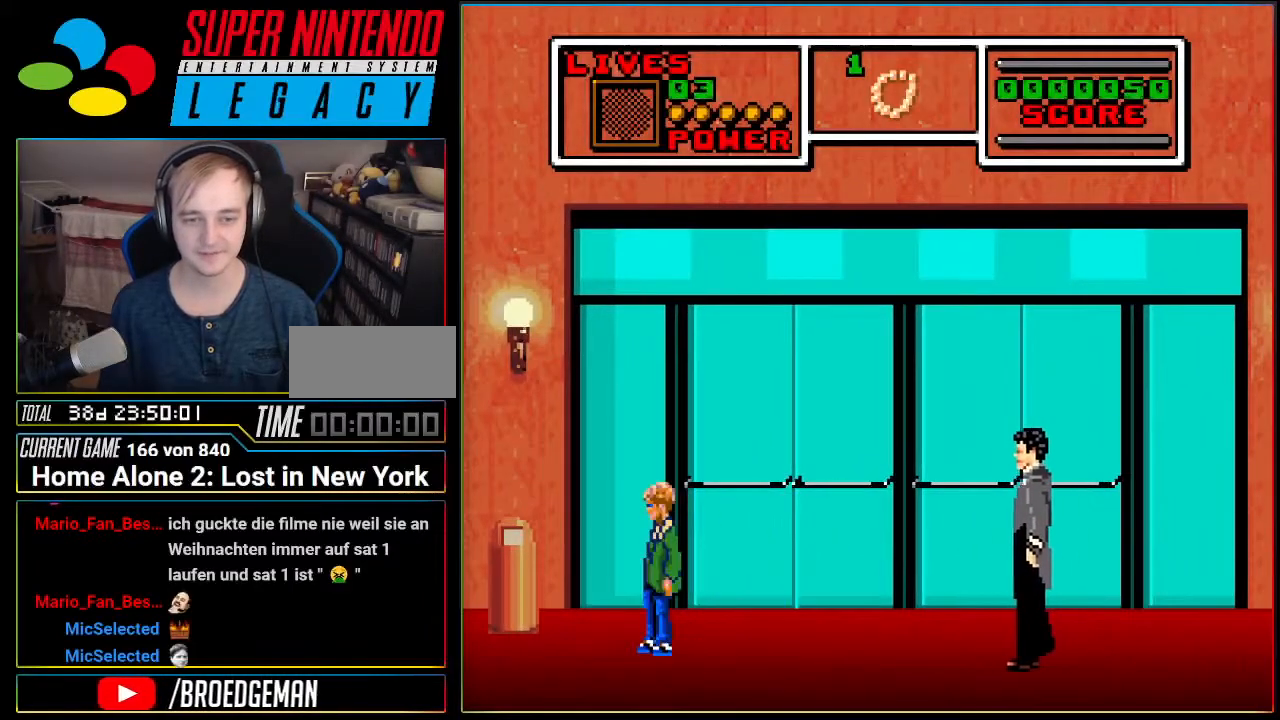
{"buttons": ["DPAD_LEFT"], "events": [[117, "B", "down"], [300, "DPAD_LEFT", "down"], [400, "B", "up"]]}
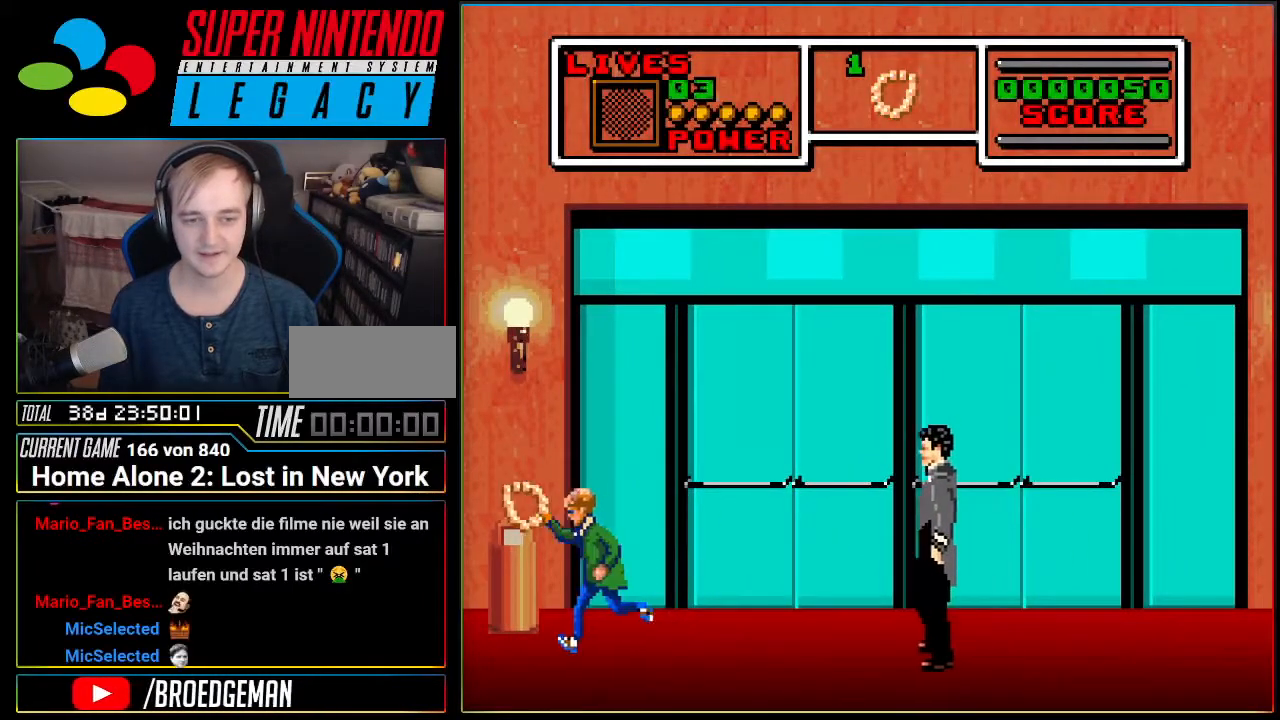
{"buttons": [], "events": [[117, "DPAD_LEFT", "up"]]}
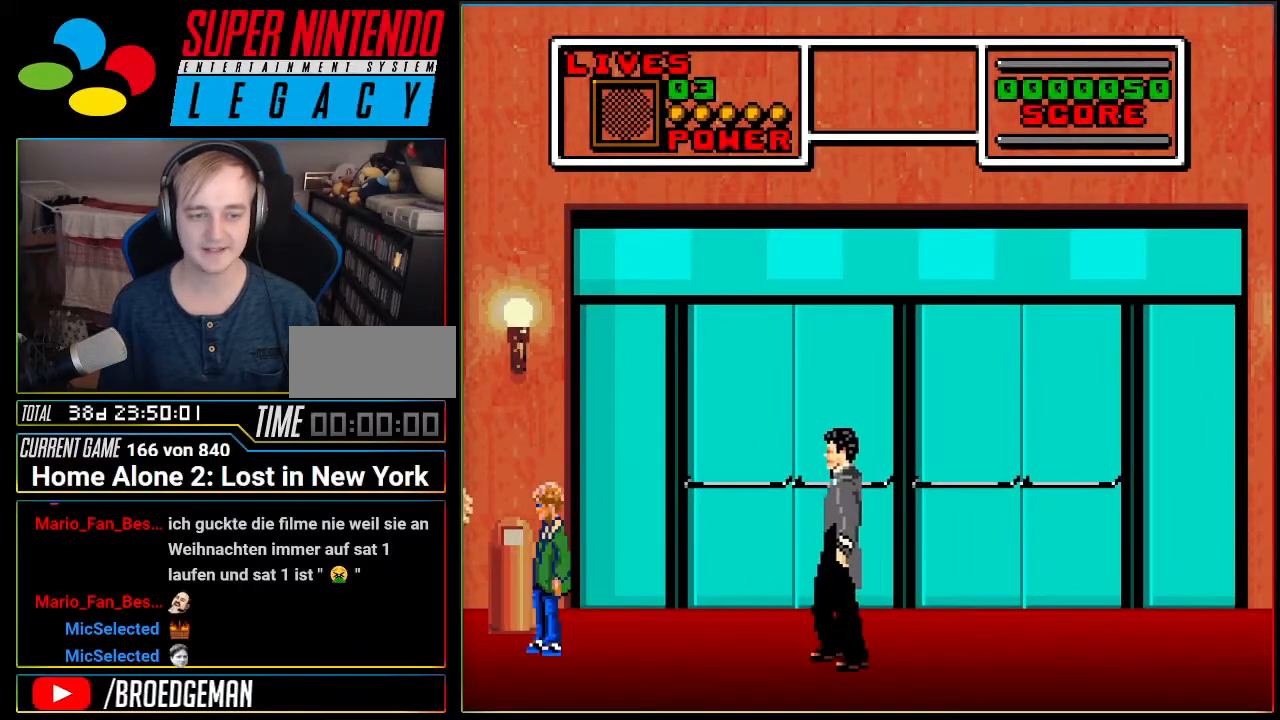
{"buttons": ["DPAD_RIGHT"], "events": [[16, "DPAD_LEFT", "down"], [367, "DPAD_LEFT", "up"], [484, "DPAD_RIGHT", "down"]]}
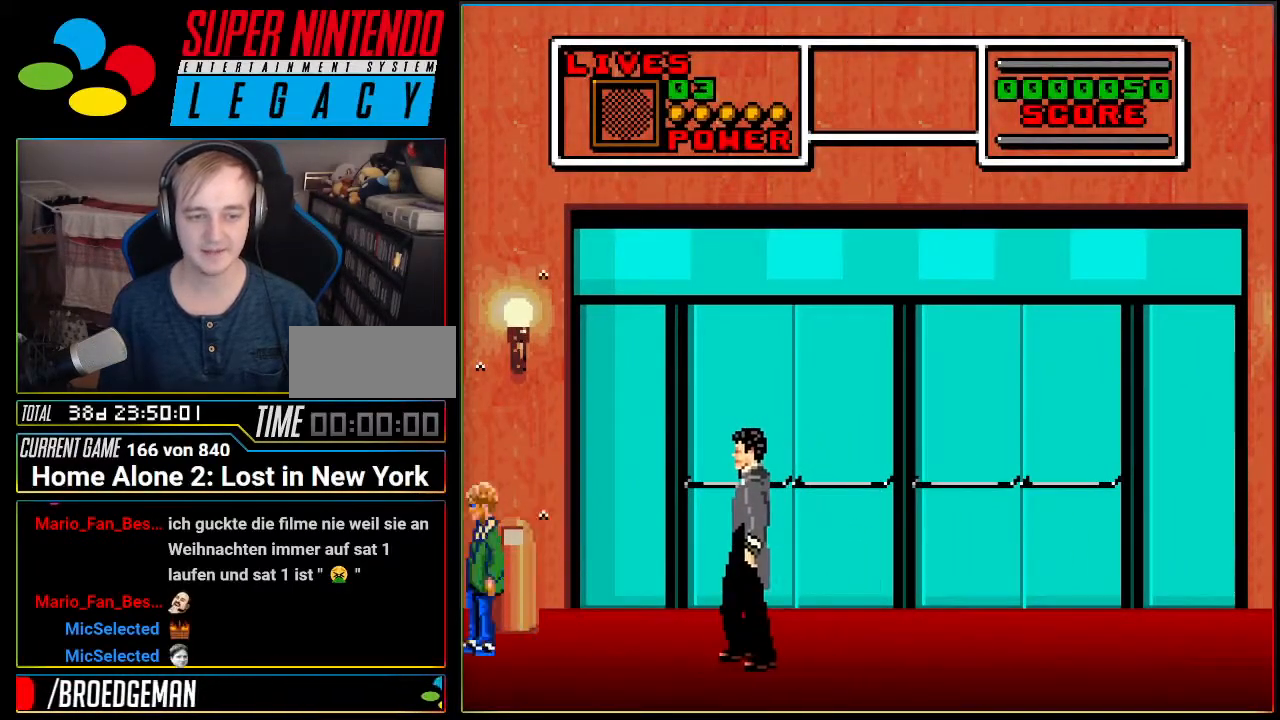
{"buttons": ["A", "DPAD_RIGHT"], "events": [[117, "A", "down"]]}
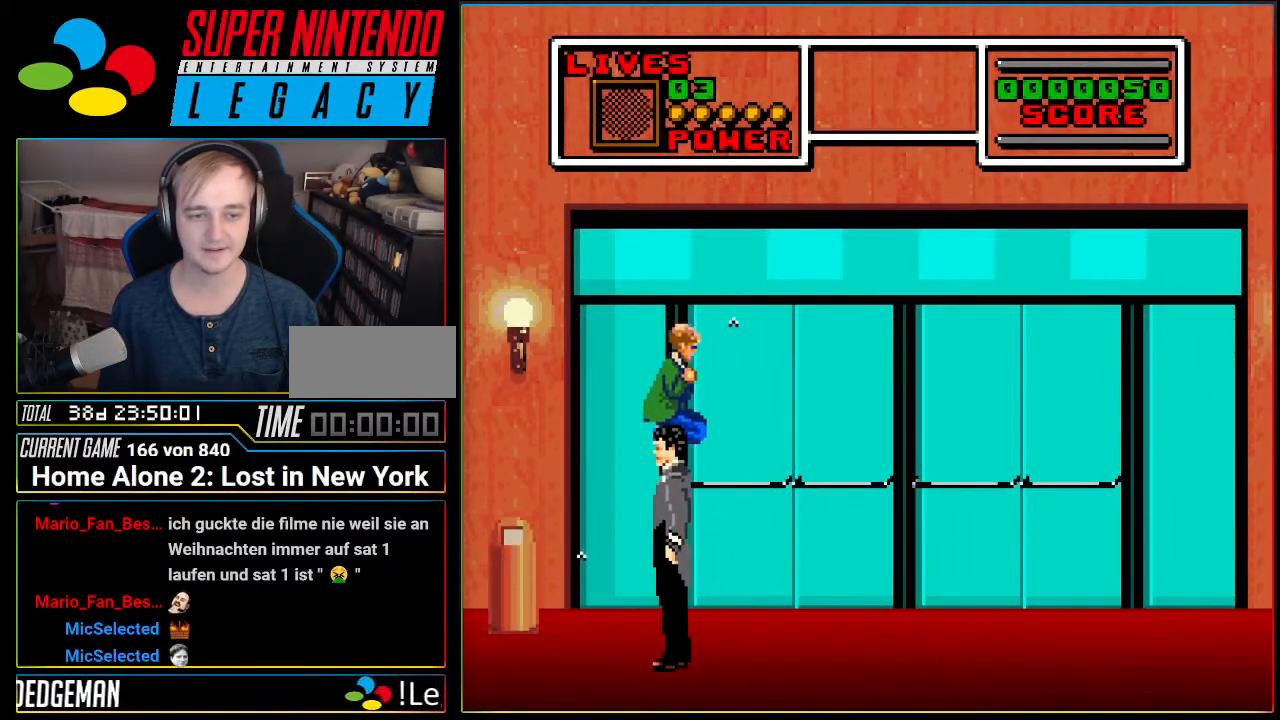
{"buttons": ["DPAD_RIGHT"], "events": [[333, "A", "up"]]}
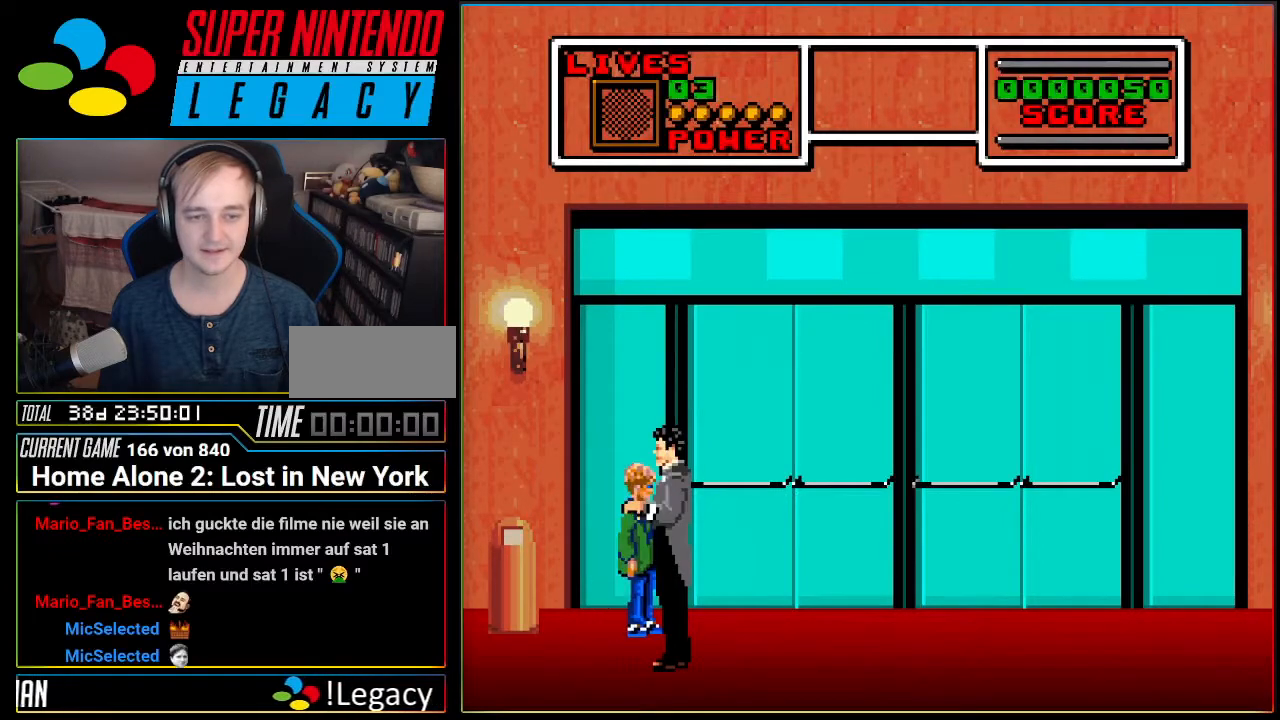
{"buttons": ["DPAD_LEFT"], "events": [[50, "DPAD_RIGHT", "up"], [401, "DPAD_LEFT", "down"]]}
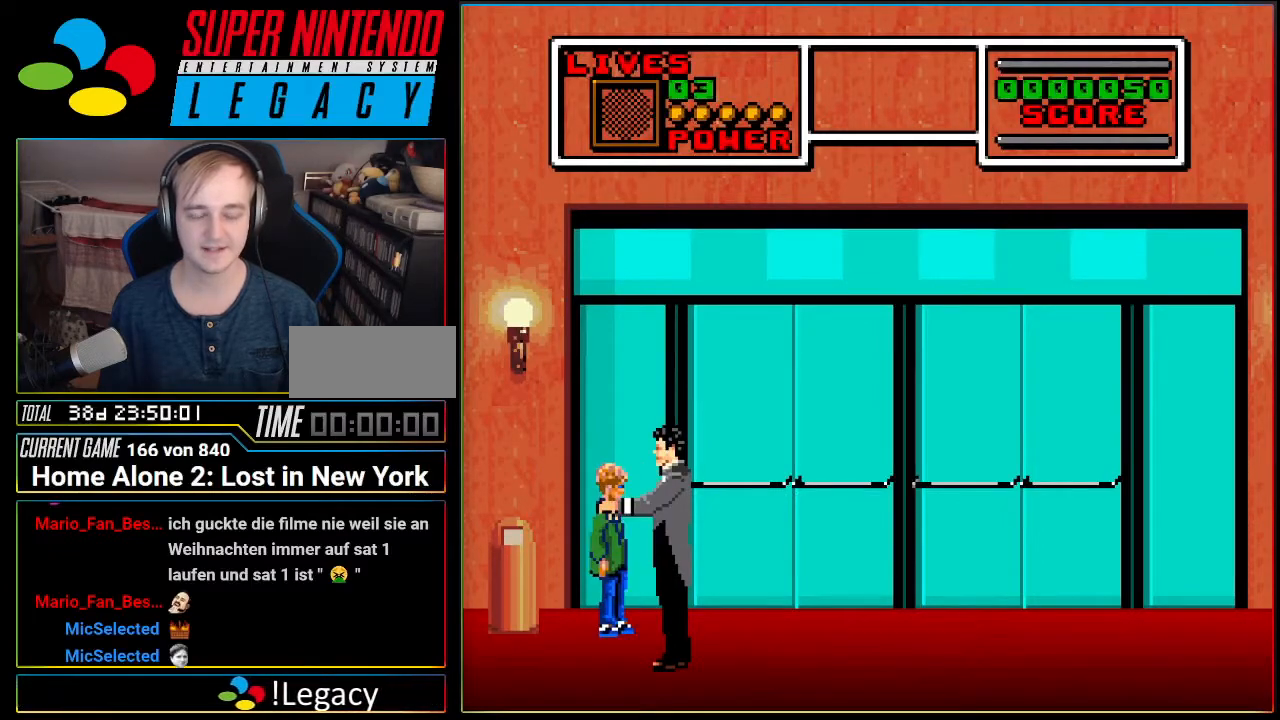
{"buttons": [], "events": [[100, "DPAD_LEFT", "up"], [183, "DPAD_RIGHT", "down"], [367, "DPAD_RIGHT", "up"]]}
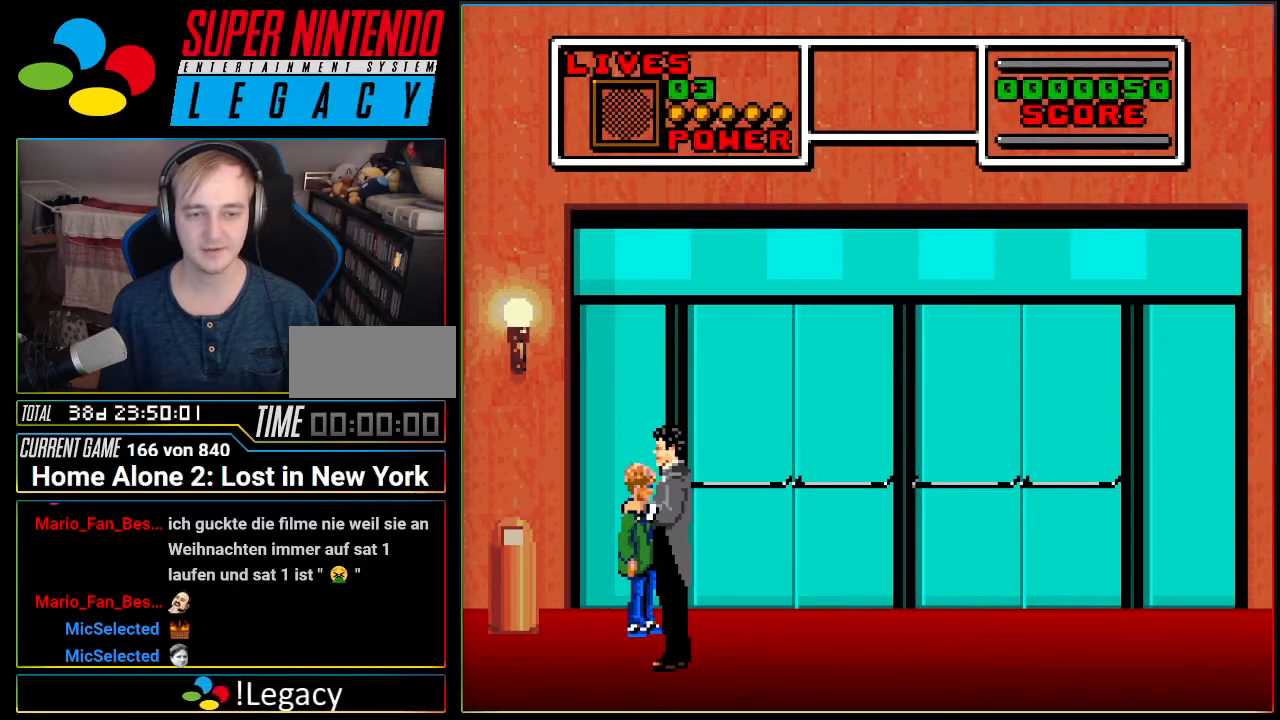
{"buttons": [], "events": []}
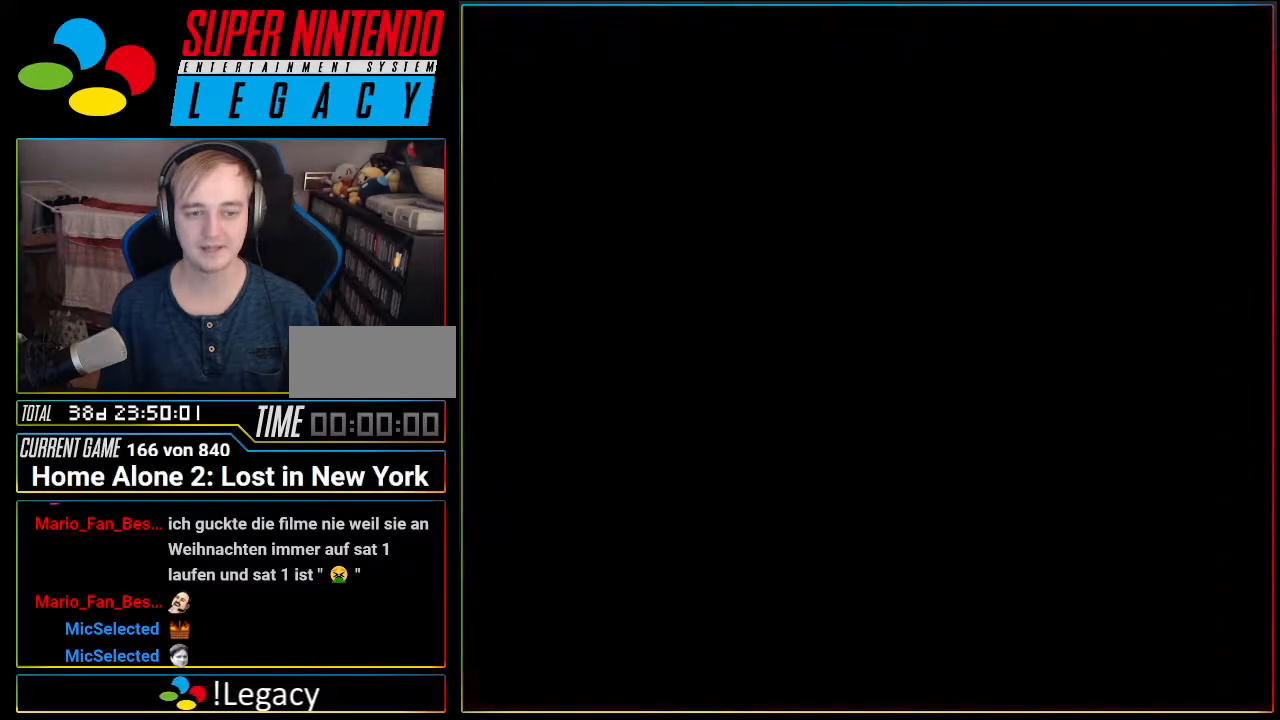
{"buttons": [], "events": []}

- - - -

● Exercise description: The material should be returned verbatim, with all images omitted.

● Task solution:
{"buttons": ["DPAD_LEFT"], "events": [[117, "B", "down"], [300, "DPAD_LEFT", "down"], [400, "B", "up"]]}
{"buttons": [], "events": [[117, "DPAD_LEFT", "up"]]}
{"buttons": ["DPAD_RIGHT"], "events": [[16, "DPAD_LEFT", "down"], [367, "DPAD_LEFT", "up"], [484, "DPAD_RIGHT", "down"]]}
{"buttons": ["A", "DPAD_RIGHT"], "events": [[117, "A", "down"]]}
{"buttons": ["DPAD_RIGHT"], "events": [[333, "A", "up"]]}
{"buttons": ["DPAD_LEFT"], "events": [[50, "DPAD_RIGHT", "up"], [401, "DPAD_LEFT", "down"]]}
{"buttons": [], "events": [[100, "DPAD_LEFT", "up"], [183, "DPAD_RIGHT", "down"], [367, "DPAD_RIGHT", "up"]]}
{"buttons": [], "events": []}
{"buttons": [], "events": []}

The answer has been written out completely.